Reply to $\mathbf{comment2}$:

Consider subtending the bob some angle $\theta_{\text{max}}$ from the vertical and releasing it. At the bottom of the swing, $T(\theta) - mg = m v^2 (\theta)/\ell$ which is to say the tension is greatest here. At an arbitrary point in the motion though, for circular motion to persist, we must have $$T(\theta) - mg \cos \theta = mv^2(\theta)/\ell. \,\,\,\,\,\,\,\,\,\,\,\,\,\,\,\,\,\,\,\,\,\,\,\,\,\,\,\,\,\,\,\,\,\,\,(1)$$ As the bob passes through the bottom point of its swing and is on its way back up to $\theta_{\text{max}}$, the value of $mg \cos \theta$ will decrease which means $T$ must decrease too to preserve $(1)$ (remember there is a relative minus sign between the two terms). We must have a $|\mathbf T | > |m \mathbf g \cos \theta |$ throughout the circular motion so that there is a net radial force directed inwards but, at some point, since both $mg\cos \theta$ and $T$ are decreasing, they will equilibrate and cancel each other out.

This corresponds to the end of the circular motion, which by conservation of energy must occur at $(\pm) \theta_{\text{max}}$. In dissimilarity, $m\mathbf g \sin \theta$ is largest here and directed downwards and thus drives the mass back to execute further circular motion. It is perhaps easier to visualise all these arguments by drawing the net acceleration vectors throughout the motion.

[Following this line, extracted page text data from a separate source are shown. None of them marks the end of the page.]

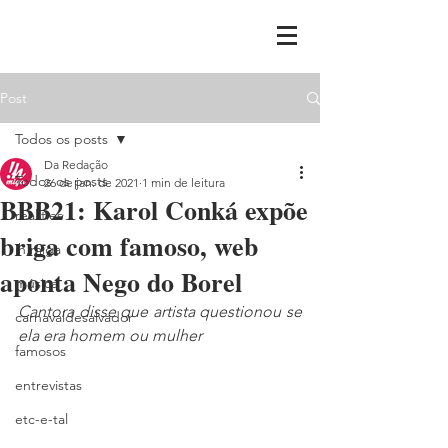
Post
Todos os posts
Da Redação
Todos os posts
26 de jan. de 2021
1 min de leitura
BBB21: Karol Conká expõe
realities
briga com famoso, web
ih,miga
aponta Nego do Borel
música
Cantora disse que artista questionou se 
carnavaldesalvador
ela era homem ou mulher
famosos
entrevistas
etc-e-tal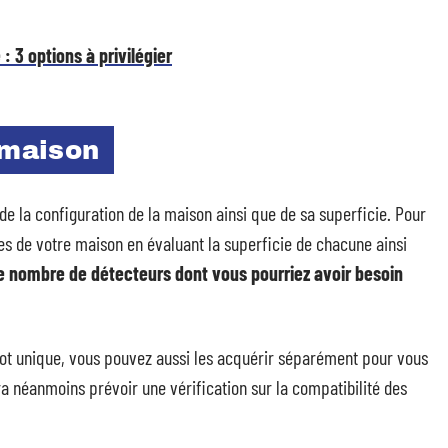
: 3 options à privilégier
 maison
 de la configuration de la maison ainsi que de sa superficie. Pour
es de votre maison en évaluant la superficie de chacune ainsi
le nombre de détecteurs dont vous pourriez avoir besoin
 lot unique, vous pouvez aussi les acquérir séparément pour vous
ra néanmoins prévoir une vérification sur la compatibilité des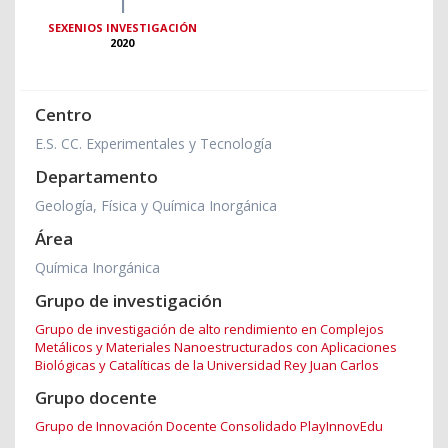
1
SEXENIOS INVESTIGACIÓN
2020
Centro
E.S. CC. Experimentales y Tecnología
Departamento
Geología, Física y Química Inorgánica
Área
Química Inorgánica
Grupo de investigación
Grupo de investigación de alto rendimiento en Complejos
Metálicos y Materiales Nanoestructurados con Aplicaciones
Biológicas y Catalíticas de la Universidad Rey Juan Carlos
Grupo docente
Grupo de Innovación Docente Consolidado PlayInnovEdu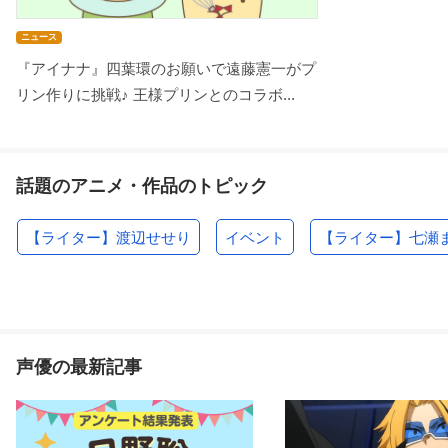
ニュース
『アイナナ』四葉環のお願いで遠藤憲一がプ
リン作りに挑戦♪ 王様プリンとのコラボ...
話題のアニメ・作品のトピック
【ライター】渡辺せせり
イベント
【ライター】七瀬
声優の最新記事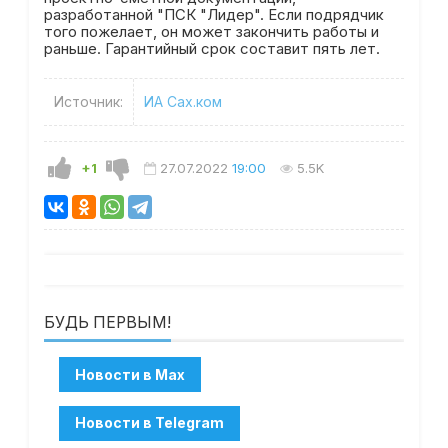
разработанной "ПСК "Лидер". Если подрядчик
того пожелает, он может закончить работы и
раньше. Гарантийный срок составит пять лет.
Источник:
ИА Сах.ком
+1
27.07.2022
19:00
5.5K
БУДЬ ПЕРВЫМ!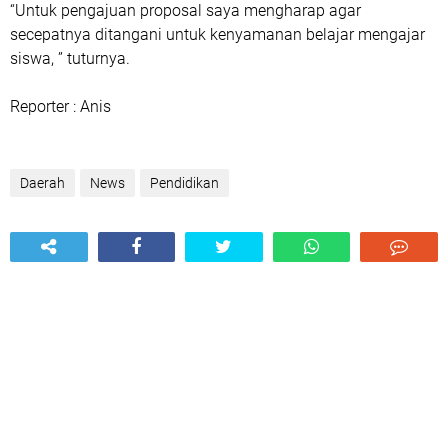
“Untuk pengajuan proposal saya mengharap agar
secepatnya ditangani untuk kenyamanan belajar mengajar
siswa, ” tuturnya.
Reporter : Anis
Daerah
News
Pendidikan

Reply to $\mathbf{comment1}$:

The radial force allows the mass to keep turning so to speak. Break the circular path up into small tangential segments. If we suddenly bring this force to zero then the bob will leave the circular path and follow in the path of the last (straight) tangential segment it was on - it had some velocity before this happened so it will continue to move like this before gravity distorts its path. This is just a consequence of Newton's first law.